Figure 1.Structure of TBLR1. (A) Domain structure with location of diagnostic missense mutations. The five new DDD mutations are indicated in black and the two previously published mutations in grey. (B) Three-dimensional β-propeller structure of the WD40 domain from PDB entry 4lg9, top and side views. The eight propeller blades are rainbow coloured, starting with red for the N-terminus through to violet for the C-terminus.

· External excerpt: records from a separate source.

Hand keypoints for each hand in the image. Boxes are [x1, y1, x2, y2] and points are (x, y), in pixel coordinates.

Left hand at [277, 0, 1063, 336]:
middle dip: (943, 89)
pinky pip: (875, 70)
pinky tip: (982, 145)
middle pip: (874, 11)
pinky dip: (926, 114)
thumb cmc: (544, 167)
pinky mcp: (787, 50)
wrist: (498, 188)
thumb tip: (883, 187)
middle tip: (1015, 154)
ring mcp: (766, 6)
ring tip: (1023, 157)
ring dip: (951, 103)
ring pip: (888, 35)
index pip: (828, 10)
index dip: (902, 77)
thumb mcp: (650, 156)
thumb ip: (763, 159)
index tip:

Figure 2.Conserved sequence elements of the WD40 motif. (A) PROSITE sequence logo for the WD40 motif, derived from a multiple sequence alignment of 6896 sequence fragments. The one-letter amino acid codes are coloured by type (blue basic, red acidic, green and purple polar and the rest black). The height of each corresponds to its frequency of occurrence in the alignment. (B) Structure-based alignment of the eight WD40 motifs in the crystal structure of TBLR1. The motifs were manually extracted from the 4lg9 PDB file and then aligned using the PDBeFold Server (36). The numbers on the left show the range of residue numbers in the sequence on that line. The one-letter amino acid codes are coloured as per the PROSITE sequence logo (A); lower-case letters correspond to residues not aligned in the 3D superposition. The numbers along the bottom roughly correspond to the sequence positions in the WD40 motif in (A). The amino acids having an orange background are those belonging to the Asp-His-Ser/Thr-Trp tetrad. The red borders identify the five amino acids involved in the DDD missense mutations: His213Gln, Asp328Gly, Asp370Tyr, His441Arg and Pro444Arg. The amino acids with the light grey backgrounds are the hotspot residues on the domain's top face, as identified by WDSPdb (31), being the ones likely to interact with β-catenin when it binds.
Figure 3.Representation of the hydrogen-bonding network of the DHSW tetrad. Taken from the fifth WD40 motif in the 3D structure of TBLR1 (PDB entry 4lg9). (A) Schematic representation showing the four sidechains involved: Asp370, His348, Ser366 and Trp376. Hydrogen bonds are shown by the green dotted lines. (B) Three-dimensional representation showing the location and sidechains of the four tetrad residues; the rest of the domain is represented only by backbone atoms N, Cα and C. Potential hydrogen bonds are shown by the dashed lines. Note the importance of the highly conserved Asp370, which can not only hydrogen-bond to the histidine, but also to the backbone of neighbouring strands, helping hold the propeller-blade structure together.